TASK STATEMENT - Rewrite the lines of the listing from the one containing "At which label" through the one containing "True or false: P1 and P2 cross at least once.", inclusive. Put "nearest" in place of "closest" and change nothing else.

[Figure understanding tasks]
"""

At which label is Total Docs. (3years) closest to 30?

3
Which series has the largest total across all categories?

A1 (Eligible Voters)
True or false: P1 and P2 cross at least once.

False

"""
"""

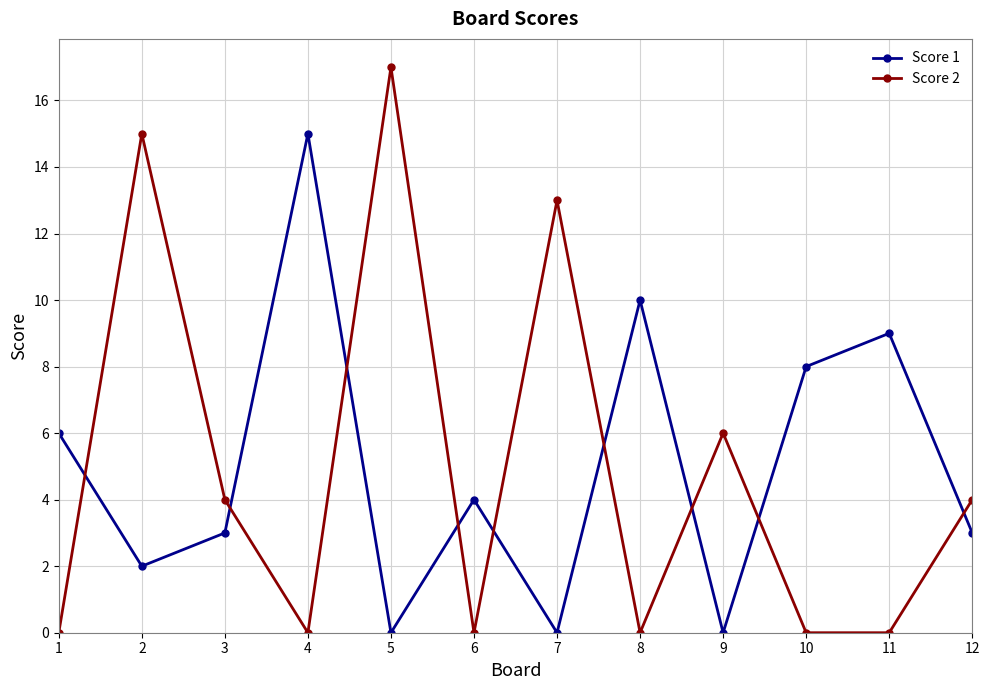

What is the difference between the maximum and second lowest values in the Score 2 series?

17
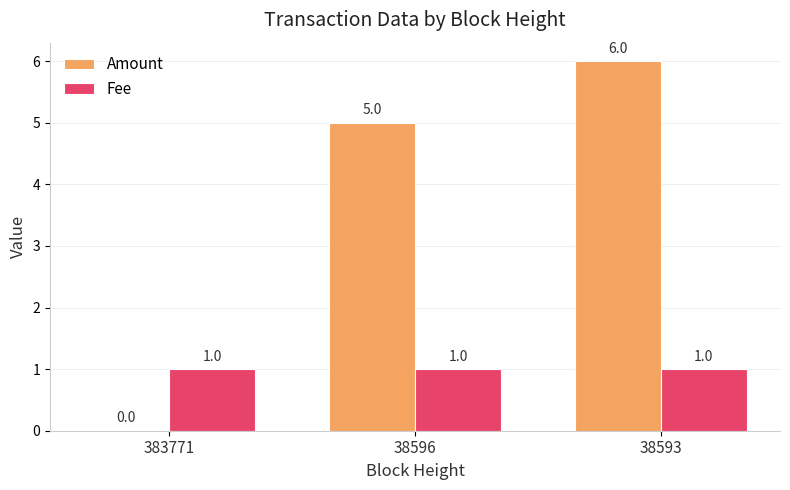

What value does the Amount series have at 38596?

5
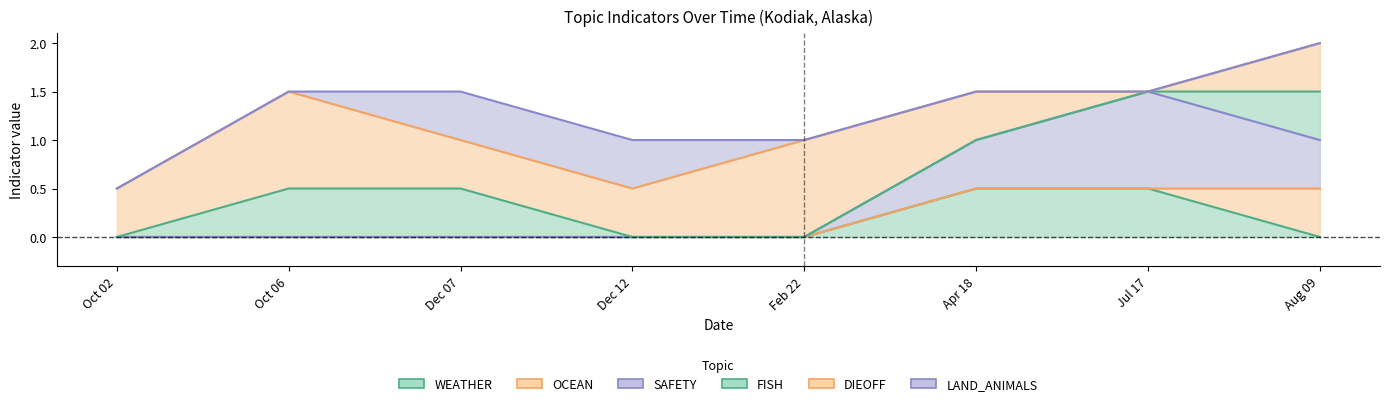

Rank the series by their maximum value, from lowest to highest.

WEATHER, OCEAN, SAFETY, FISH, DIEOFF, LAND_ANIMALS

"""

RESPONSE TO THIS EXERCISE -
At which label is Total Docs. (3years) nearest to 30?

3
Which series has the largest total across all categories?

A1 (Eligible Voters)
True or false: P1 and P2 cross at least once.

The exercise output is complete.